Segment Open

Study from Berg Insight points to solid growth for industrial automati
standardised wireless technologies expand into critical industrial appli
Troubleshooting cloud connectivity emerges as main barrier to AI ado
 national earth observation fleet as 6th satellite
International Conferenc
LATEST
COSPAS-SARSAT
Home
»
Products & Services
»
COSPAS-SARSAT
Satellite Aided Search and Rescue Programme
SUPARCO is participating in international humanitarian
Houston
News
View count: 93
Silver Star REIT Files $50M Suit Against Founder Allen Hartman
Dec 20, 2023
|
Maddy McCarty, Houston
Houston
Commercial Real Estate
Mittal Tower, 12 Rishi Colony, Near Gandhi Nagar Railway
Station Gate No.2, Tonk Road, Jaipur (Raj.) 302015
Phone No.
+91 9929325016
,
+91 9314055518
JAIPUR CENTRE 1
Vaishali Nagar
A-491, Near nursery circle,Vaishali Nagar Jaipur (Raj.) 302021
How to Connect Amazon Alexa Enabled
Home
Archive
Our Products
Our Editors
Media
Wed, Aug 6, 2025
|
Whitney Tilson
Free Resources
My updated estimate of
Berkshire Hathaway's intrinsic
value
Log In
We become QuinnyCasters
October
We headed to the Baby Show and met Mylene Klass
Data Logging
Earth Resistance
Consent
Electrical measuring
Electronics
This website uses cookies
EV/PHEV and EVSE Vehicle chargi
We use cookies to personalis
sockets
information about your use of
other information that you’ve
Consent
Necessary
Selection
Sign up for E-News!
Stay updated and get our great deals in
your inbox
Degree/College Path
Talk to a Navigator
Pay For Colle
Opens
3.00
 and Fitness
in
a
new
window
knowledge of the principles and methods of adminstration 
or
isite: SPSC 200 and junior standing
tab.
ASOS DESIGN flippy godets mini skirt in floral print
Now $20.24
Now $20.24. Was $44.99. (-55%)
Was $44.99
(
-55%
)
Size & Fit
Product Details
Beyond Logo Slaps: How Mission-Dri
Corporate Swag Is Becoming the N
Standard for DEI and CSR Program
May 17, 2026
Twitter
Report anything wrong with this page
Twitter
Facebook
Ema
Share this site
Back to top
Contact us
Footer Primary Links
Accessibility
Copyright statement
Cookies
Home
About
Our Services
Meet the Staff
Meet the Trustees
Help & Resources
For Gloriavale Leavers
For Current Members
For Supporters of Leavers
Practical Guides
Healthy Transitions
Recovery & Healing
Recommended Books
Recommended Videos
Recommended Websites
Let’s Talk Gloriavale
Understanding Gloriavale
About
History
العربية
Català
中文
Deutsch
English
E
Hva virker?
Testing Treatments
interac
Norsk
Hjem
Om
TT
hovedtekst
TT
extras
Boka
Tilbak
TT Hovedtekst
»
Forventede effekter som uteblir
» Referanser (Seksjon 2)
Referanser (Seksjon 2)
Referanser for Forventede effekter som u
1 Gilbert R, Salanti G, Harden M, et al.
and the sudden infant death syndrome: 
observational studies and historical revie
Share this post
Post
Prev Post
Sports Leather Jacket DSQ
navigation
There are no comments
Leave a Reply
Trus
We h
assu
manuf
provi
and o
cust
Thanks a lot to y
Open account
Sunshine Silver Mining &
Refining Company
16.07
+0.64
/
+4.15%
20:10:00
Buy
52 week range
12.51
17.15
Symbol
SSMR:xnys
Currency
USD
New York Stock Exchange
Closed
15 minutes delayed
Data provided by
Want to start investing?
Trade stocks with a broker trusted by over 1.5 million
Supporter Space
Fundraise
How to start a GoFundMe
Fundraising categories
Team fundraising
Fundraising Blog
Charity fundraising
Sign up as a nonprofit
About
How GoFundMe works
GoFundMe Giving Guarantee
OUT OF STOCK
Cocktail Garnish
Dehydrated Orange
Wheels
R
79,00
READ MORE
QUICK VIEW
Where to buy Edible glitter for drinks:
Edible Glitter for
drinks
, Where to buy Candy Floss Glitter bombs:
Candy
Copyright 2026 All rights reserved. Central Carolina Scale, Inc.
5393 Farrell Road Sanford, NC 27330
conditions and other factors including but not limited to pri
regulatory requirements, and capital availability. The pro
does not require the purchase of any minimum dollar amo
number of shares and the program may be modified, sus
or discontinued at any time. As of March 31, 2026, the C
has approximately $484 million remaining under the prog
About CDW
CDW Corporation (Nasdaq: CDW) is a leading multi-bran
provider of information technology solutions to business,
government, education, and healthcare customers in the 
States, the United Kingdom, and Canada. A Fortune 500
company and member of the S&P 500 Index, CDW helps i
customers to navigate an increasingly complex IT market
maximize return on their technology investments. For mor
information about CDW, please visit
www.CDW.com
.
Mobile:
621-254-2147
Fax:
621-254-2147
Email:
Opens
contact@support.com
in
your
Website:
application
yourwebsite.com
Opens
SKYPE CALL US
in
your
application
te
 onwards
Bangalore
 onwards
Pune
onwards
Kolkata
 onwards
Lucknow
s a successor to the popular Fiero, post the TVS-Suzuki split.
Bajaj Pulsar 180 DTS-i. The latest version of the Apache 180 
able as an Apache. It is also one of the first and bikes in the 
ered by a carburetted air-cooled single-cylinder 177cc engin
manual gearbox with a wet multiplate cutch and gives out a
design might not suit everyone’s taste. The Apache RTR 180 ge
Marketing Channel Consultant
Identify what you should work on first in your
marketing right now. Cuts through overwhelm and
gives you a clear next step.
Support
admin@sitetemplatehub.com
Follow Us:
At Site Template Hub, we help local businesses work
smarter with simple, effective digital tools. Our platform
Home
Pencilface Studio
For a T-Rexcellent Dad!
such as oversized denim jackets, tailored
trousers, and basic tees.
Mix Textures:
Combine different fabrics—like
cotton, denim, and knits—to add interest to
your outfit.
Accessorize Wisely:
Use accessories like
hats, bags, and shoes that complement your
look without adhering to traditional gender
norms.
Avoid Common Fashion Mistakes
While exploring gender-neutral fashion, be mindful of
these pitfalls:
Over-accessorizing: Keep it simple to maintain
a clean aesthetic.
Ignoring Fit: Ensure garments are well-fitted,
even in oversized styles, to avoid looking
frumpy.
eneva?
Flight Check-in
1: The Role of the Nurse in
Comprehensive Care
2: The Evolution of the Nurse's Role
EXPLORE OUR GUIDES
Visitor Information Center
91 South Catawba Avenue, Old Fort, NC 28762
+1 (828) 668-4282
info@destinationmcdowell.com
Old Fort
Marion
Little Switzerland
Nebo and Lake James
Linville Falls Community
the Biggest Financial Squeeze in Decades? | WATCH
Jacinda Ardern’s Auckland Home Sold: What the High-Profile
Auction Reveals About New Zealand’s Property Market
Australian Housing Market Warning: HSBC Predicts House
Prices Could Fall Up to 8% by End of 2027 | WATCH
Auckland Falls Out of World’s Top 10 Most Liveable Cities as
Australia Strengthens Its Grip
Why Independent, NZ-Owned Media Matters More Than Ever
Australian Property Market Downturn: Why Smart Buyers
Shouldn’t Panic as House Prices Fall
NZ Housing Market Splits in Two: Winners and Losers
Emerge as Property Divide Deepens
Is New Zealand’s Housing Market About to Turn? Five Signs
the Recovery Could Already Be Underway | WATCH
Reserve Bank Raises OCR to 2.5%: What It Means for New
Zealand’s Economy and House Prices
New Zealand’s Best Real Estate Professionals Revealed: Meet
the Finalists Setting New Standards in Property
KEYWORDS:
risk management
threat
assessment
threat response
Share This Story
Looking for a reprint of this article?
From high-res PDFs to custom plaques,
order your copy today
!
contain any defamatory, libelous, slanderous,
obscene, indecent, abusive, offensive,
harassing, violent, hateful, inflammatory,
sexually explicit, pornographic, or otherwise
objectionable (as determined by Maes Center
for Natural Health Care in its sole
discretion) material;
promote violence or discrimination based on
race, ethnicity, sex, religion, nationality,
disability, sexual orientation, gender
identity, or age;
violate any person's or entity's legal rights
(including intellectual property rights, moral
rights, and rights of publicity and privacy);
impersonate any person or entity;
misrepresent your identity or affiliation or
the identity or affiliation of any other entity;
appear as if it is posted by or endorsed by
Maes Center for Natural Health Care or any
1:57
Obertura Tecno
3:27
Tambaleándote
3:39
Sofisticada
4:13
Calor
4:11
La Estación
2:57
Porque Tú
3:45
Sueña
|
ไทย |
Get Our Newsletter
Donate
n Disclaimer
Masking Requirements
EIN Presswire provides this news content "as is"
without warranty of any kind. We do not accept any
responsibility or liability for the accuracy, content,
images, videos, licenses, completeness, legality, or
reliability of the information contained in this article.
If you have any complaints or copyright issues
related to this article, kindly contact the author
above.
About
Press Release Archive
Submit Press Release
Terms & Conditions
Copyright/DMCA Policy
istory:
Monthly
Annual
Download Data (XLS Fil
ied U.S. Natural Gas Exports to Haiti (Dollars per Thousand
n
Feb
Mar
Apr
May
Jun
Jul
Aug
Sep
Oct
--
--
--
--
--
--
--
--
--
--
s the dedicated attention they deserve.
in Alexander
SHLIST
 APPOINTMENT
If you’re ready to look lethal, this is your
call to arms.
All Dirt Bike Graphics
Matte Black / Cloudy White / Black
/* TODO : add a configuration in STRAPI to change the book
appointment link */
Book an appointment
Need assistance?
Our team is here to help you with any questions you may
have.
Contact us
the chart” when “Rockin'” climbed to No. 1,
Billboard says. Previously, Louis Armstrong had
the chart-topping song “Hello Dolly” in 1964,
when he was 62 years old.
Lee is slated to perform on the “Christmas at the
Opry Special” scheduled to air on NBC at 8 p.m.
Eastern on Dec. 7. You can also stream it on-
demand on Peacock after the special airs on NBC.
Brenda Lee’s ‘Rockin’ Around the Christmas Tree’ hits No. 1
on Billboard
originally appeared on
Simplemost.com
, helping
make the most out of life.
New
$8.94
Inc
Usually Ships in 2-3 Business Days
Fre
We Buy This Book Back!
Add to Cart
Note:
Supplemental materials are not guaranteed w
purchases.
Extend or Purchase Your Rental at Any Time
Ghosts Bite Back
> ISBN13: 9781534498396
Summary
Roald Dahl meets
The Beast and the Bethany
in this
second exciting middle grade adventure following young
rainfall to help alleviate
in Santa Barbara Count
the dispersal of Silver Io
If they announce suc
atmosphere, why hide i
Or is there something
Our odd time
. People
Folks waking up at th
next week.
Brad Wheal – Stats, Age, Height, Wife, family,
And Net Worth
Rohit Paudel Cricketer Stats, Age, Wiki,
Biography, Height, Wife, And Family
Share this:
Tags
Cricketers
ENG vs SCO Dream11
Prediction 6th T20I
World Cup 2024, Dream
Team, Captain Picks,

Segment Closed

**Exercise aim:**
When the string "effekter" appears in a line of the records above, that line is to be copied.

**Result below:**
Forventede effekter som uteblir
Referanser for Forventede effekter som u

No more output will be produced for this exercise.